Test du Mardi 30 novembre 2010 par Dayton

On y croyait plus et pourtant il est bien là. 5 années après le dernier opus PS2 et presque 3 ans après la démo Prologue, Sony se décide enfin à lâcher dans l'arène son Gran Turismo 5. Ultra-attendu et élevé au rang de jeu culte bien avant sa sortie, il est grand temps de voir si le buzz engendré était mérité. Le verdict risque de faire mal car les arlésiennes ont souvent tendance à décevoir. Entre temps la Xbox 360 a accueilli 3 épisodes de Forza Motorsport de qualité, remettant les pendules à zéro et prouvant qu'il faudra bien plus que les acquis aux équipes de Kazunori Yamauchi pour espérer surprendre et décréter une fois encore que Gran turismo est THE real driving simulator. Gentlemen start your engines !

Faire du vélo ça ne s'oublie pas.

Gran Turismo 5 s'ouvre sur une cinématique magnifique, longue et pompeuse à souhait. Là où celle de GT4 donnait des frissons, celle de cet épisode laisse un petit arrière goût dans nos rétines. Nous n'avons même pas le droit à une petite phrase choc du style "the driving of your life". Ça n'a l'air de rien comme ça mais c'est dans ce genre de détails que l'amoureux de Gran Turismo sent avant même d'avoir lancé une partie que quelque chose va manquer.

Le menu est des plus classiques : un mode Gran Turismo équivalent à un mode histoire, et un mode Arcade permettant de participer à des défis dérapages plutôt sympathiques ou d'enchaîner des courses seul ou à deux en écran splitté (de plus en plus rare de nos jours, il faut le souligner). Les anciens ne seront donc pas perdus et les petits nouveaux trouveront vite leurs marques.

Le mode Arcade, tout comme dans les anciens épisodes, reste anecdotique mais permet sans avoir à trimer comme un esclave de conduire de belles bagnoles immédiatement. Le coeur du gameplay réside quant à lui dans le fameux mode Gran Turismo et c'est dans celui-là qu'il va falloir faire vos preuves pour commencer avec une poubelle et espérer un jour conduire une petite Ferrari Enzo pour vous la péter comme un bourgeois en ligne contre vos amis.

L'art de recycler sous couvert de nouveauté.

Nous retrouvons dans le mode GT la structure classique de tous les épisodes de la série : un garage pour stocker vos bolides, des permis de difficulté progressive à passer, des concessionnaires de voitures neuves et d'occasion, un mode entraînement pour tester ses réglages, un magasin de réparation et de préparation ainsi qu'un magasin de tuning pour acheter des pièces moteur et autres accessoires indispensables. C'est ici aussi que vous trouverez les fameux modes A-Spec et B-Spec dans lesquels vous passerez le plus clair de votre temps ainsi que le petit nouveau venu, le GT Special Events regroupant des défis particuliers à réaliser.

La progression du mode GT s'est toujours assimilée à celle d'un RPG avec une montée en puissance progressive de votre niveau et de vos voitures. Pour aller encore plus loin dans la ressemblance, les équipes de Polyphony Digital introduisent dans ce nouvel épisode un système de leveling qui débloquera au fur et à mesure de votre progression de nouvelles épreuves. Fini donc l'obligation de passer les permis pour jouer puisque ces derniers ne vous rapporteront rien d'autre que des points d'expérience. Cependant il faudra quand même vous y coller puisque le niveau 0 ne vous ouvre que quelques misérables courses. Ces dernières vous rapporteront quant à elles de précieux kopecks ainsi que de l'expérience salvatrice pour la suite de votre aventure.

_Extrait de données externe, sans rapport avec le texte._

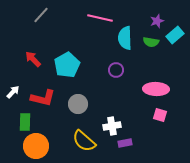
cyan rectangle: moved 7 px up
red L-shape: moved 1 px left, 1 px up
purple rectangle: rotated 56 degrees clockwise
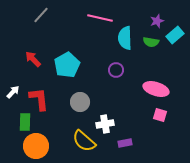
pink ellipse: rotated 15 degrees clockwise
red L-shape: moved 4 px left, 1 px down; rotated 110 degrees counterclockwise
gray circle: moved 2 px right, 2 px up
white cross: moved 7 px left, 2 px up
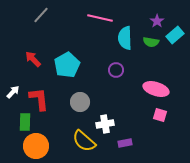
purple star: rotated 16 degrees counterclockwise
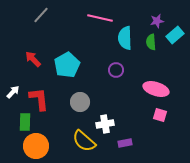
purple star: rotated 24 degrees clockwise
green semicircle: rotated 77 degrees clockwise
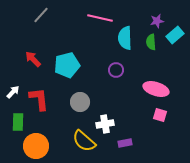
cyan pentagon: rotated 15 degrees clockwise
green rectangle: moved 7 px left
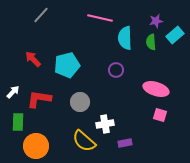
purple star: moved 1 px left
red L-shape: rotated 75 degrees counterclockwise
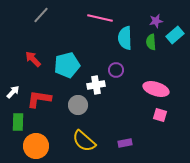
gray circle: moved 2 px left, 3 px down
white cross: moved 9 px left, 39 px up
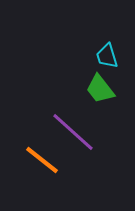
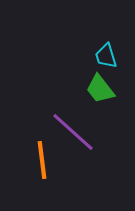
cyan trapezoid: moved 1 px left
orange line: rotated 45 degrees clockwise
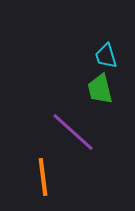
green trapezoid: rotated 24 degrees clockwise
orange line: moved 1 px right, 17 px down
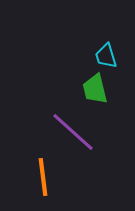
green trapezoid: moved 5 px left
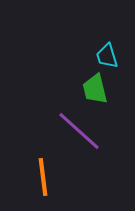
cyan trapezoid: moved 1 px right
purple line: moved 6 px right, 1 px up
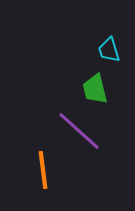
cyan trapezoid: moved 2 px right, 6 px up
orange line: moved 7 px up
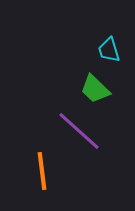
green trapezoid: rotated 32 degrees counterclockwise
orange line: moved 1 px left, 1 px down
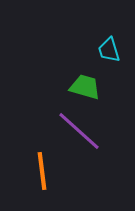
green trapezoid: moved 10 px left, 2 px up; rotated 152 degrees clockwise
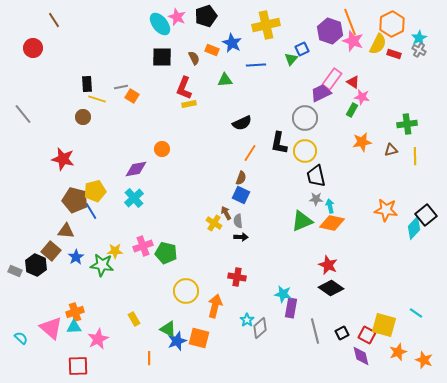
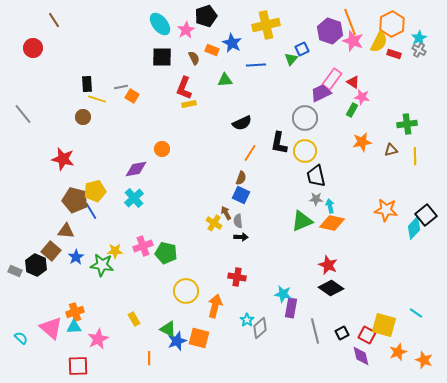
pink star at (177, 17): moved 9 px right, 13 px down; rotated 18 degrees clockwise
yellow semicircle at (378, 44): moved 1 px right, 2 px up
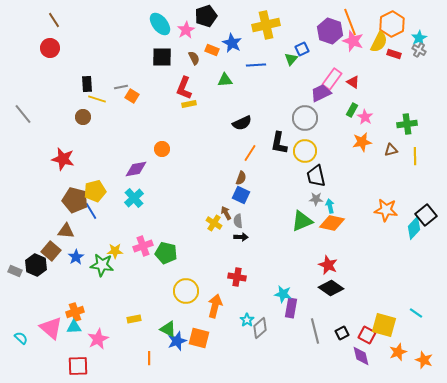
red circle at (33, 48): moved 17 px right
pink star at (362, 97): moved 3 px right, 20 px down; rotated 21 degrees clockwise
yellow rectangle at (134, 319): rotated 72 degrees counterclockwise
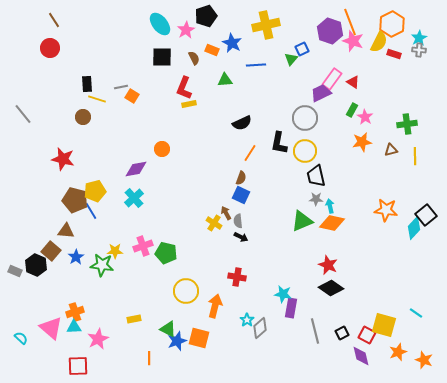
gray cross at (419, 50): rotated 24 degrees counterclockwise
black arrow at (241, 237): rotated 24 degrees clockwise
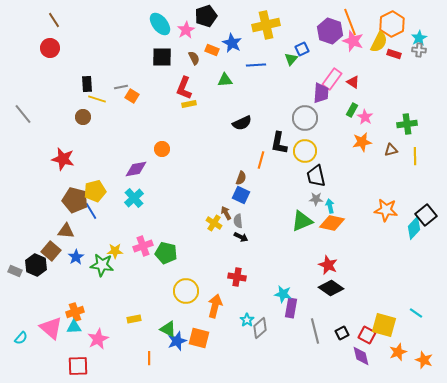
purple trapezoid at (321, 93): rotated 120 degrees clockwise
orange line at (250, 153): moved 11 px right, 7 px down; rotated 18 degrees counterclockwise
cyan semicircle at (21, 338): rotated 88 degrees clockwise
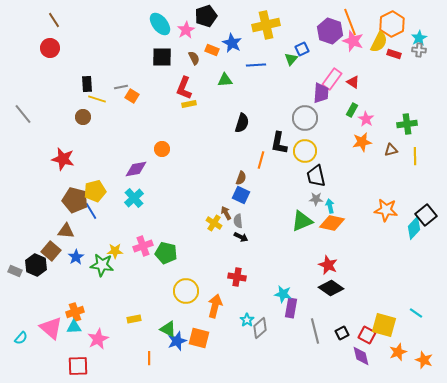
pink star at (365, 117): moved 1 px right, 2 px down
black semicircle at (242, 123): rotated 48 degrees counterclockwise
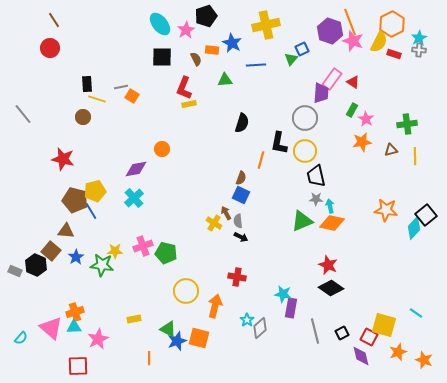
orange rectangle at (212, 50): rotated 16 degrees counterclockwise
brown semicircle at (194, 58): moved 2 px right, 1 px down
red square at (367, 335): moved 2 px right, 2 px down
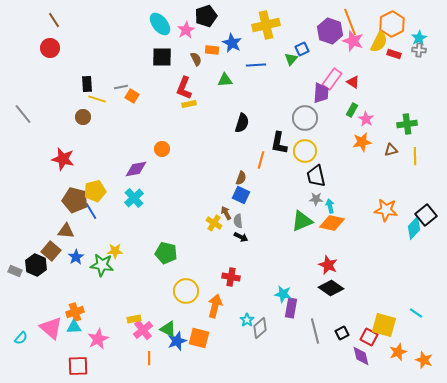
pink cross at (143, 246): moved 84 px down; rotated 18 degrees counterclockwise
red cross at (237, 277): moved 6 px left
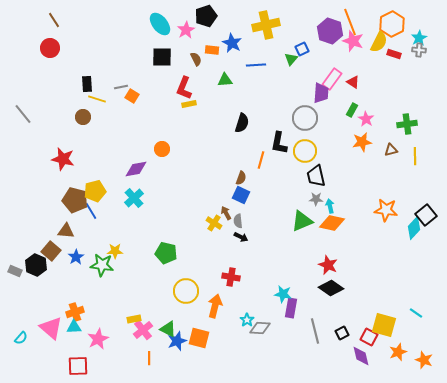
gray diamond at (260, 328): rotated 45 degrees clockwise
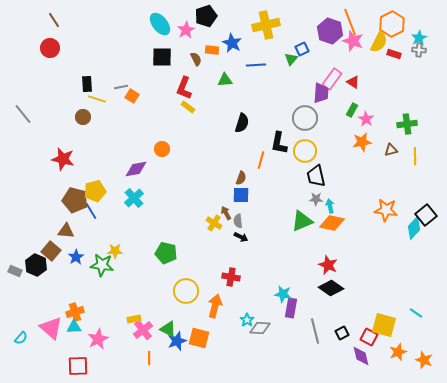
yellow rectangle at (189, 104): moved 1 px left, 3 px down; rotated 48 degrees clockwise
blue square at (241, 195): rotated 24 degrees counterclockwise
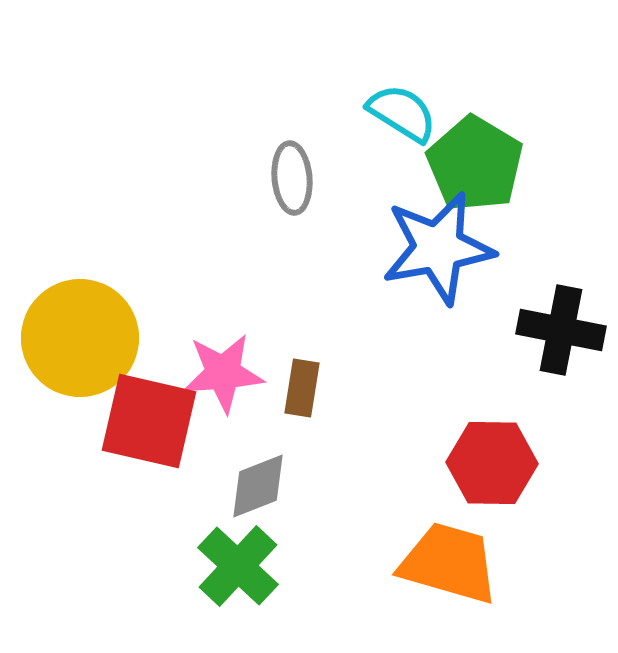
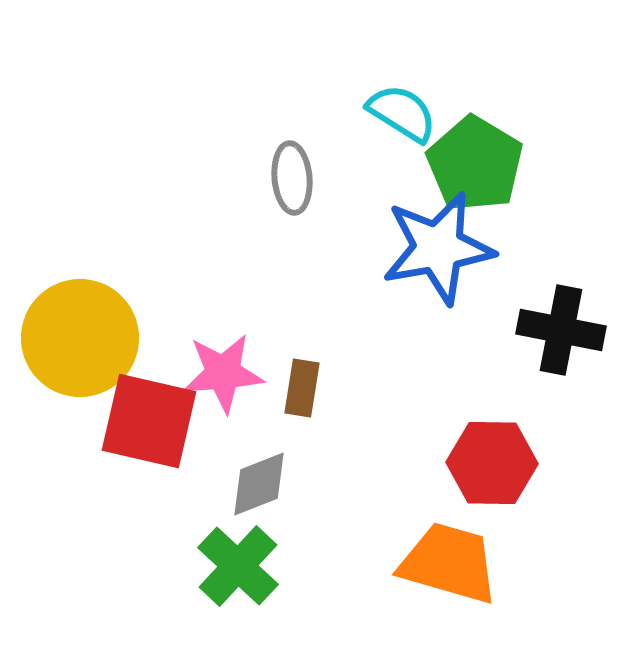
gray diamond: moved 1 px right, 2 px up
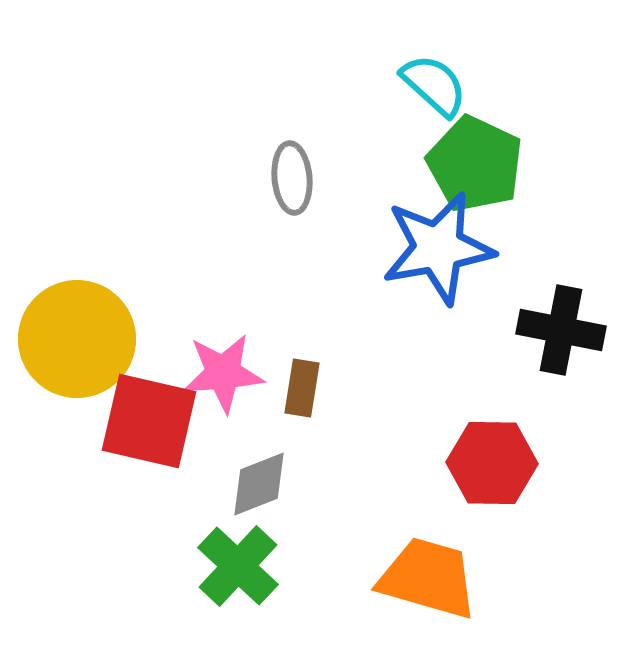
cyan semicircle: moved 32 px right, 28 px up; rotated 10 degrees clockwise
green pentagon: rotated 6 degrees counterclockwise
yellow circle: moved 3 px left, 1 px down
orange trapezoid: moved 21 px left, 15 px down
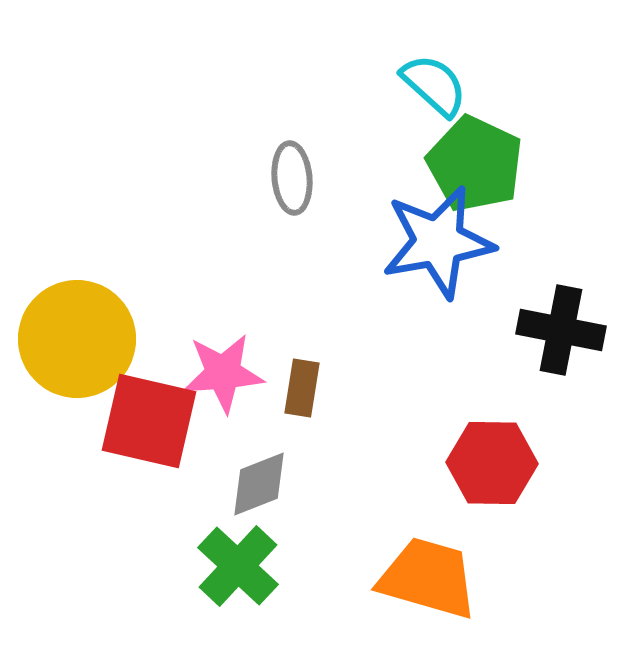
blue star: moved 6 px up
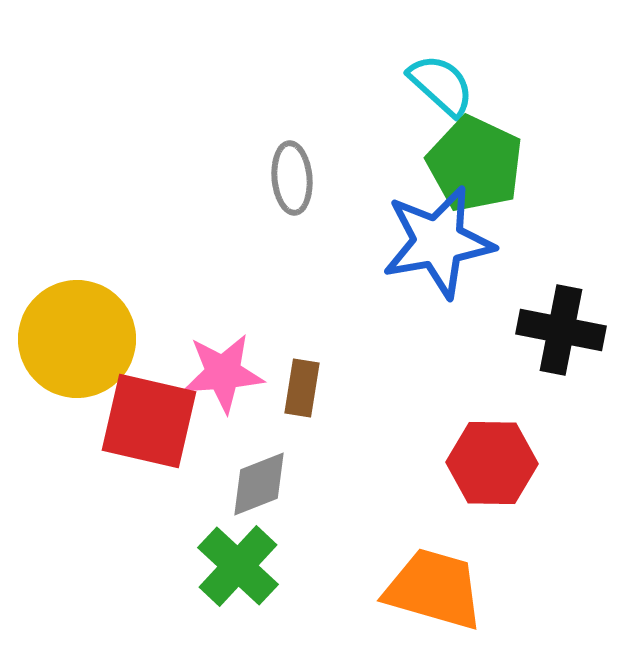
cyan semicircle: moved 7 px right
orange trapezoid: moved 6 px right, 11 px down
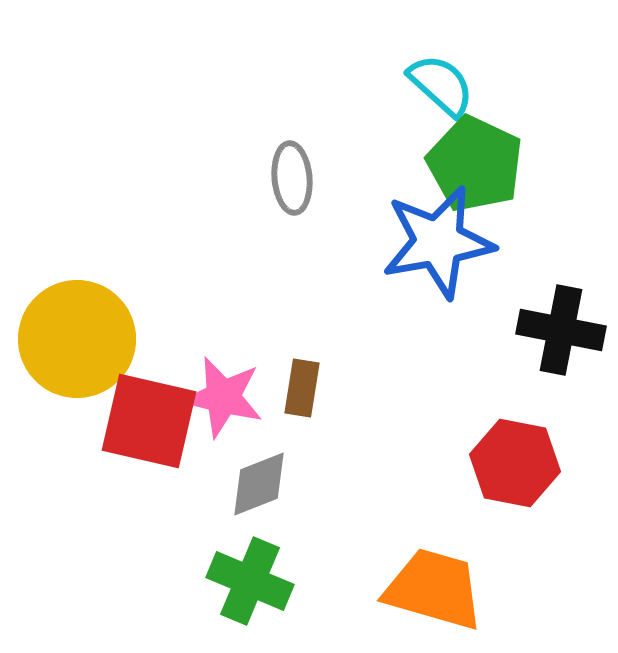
pink star: moved 24 px down; rotated 18 degrees clockwise
red hexagon: moved 23 px right; rotated 10 degrees clockwise
green cross: moved 12 px right, 15 px down; rotated 20 degrees counterclockwise
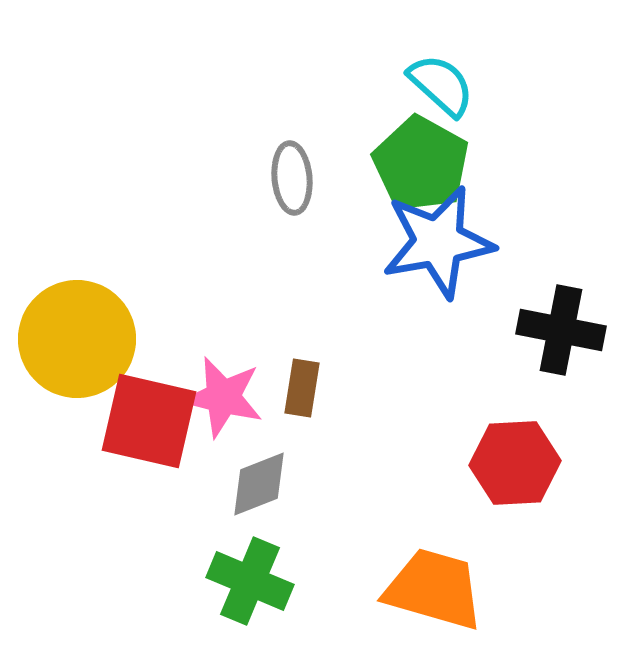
green pentagon: moved 54 px left; rotated 4 degrees clockwise
red hexagon: rotated 14 degrees counterclockwise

Un contenu hallucinant de richesse

Mine de rien le mode GT a de quoi vous occuper durant des centaines d'heures. Le mode A-spec est divisé en 5 modes de difficulté croissante. Chaque mode contient 9 épreuves et chacune d'entre elle est composée de une à cinq courses. Ces épreuves font l'objet de caractéristiques spécifiques comme une marque particulière, une nationalité ou encore une puissance moteur. Il sera souvent nécessaire de refaire plusieurs fois certaines courses car comme dans tous les Gran Turismo, il arrive fréquemment que vous n'ayez pas assez d'argent pour financer la voiture qui servira à la prochaine compétition, ou encore que celle-ci vous soit refusée puisque votre niveau est trop bas.

Le GT Special Event vous permettra de participer à des compétitions et autres challenges vraiment prenant et ardus qui vous permettront d'engranger un maximum d'XP et d'oseille en un minimum de temps. C'est ici que vous pourrez mettre la main sur les fameux kartings tant attendus. Ce sont des 100 cm3 à deux temps qui offrent en vue intérieure des sensations plus vraies que nature. Pour peu que vous ayez déjà fait du kart dans la vraie vie vraie, vous retrouverez les mêmes types de dérapage dans les virages ainsi qu'une très bonne impression de vitesse au raz du sol. Malheureusement la difficulté de ces épreuves est quasi inexistante, vos concurrents étant certainement les pires pilotes de toute la profession et il ne vous faudra pas beaucoup d'essais avant d'en voir le bout.

Vous y trouverez aussi l'école de pilotage Nascar dont les voitures extrêmement lourdes et puissantes demandent véritablement un temps d'entraînement et d'adaptation. Pour réussir il vous faudra de la patience et surtout une très bonne gestion de l'aspiration. Lorsque vos compétences seront suffisantes vous pourrez tenter de vous jeter dans l'arène du célèbre circuit de Daytona (qui, pour les raisons personnelles que vous devez comprendre, me touche particulièrement) afin de batailler dur car le challenge est cette fois ardu pour la victoire. Le Special Event regroupe aussi les épreuves de rallye et les défis Sébastien Loeb. Ces derniers, sans être une catastrophe, ne sont pas non plus excellents, la faute à une maniabilité imparfaite et surtout à une concurrence ayant fait beaucoup mieux depuis des années.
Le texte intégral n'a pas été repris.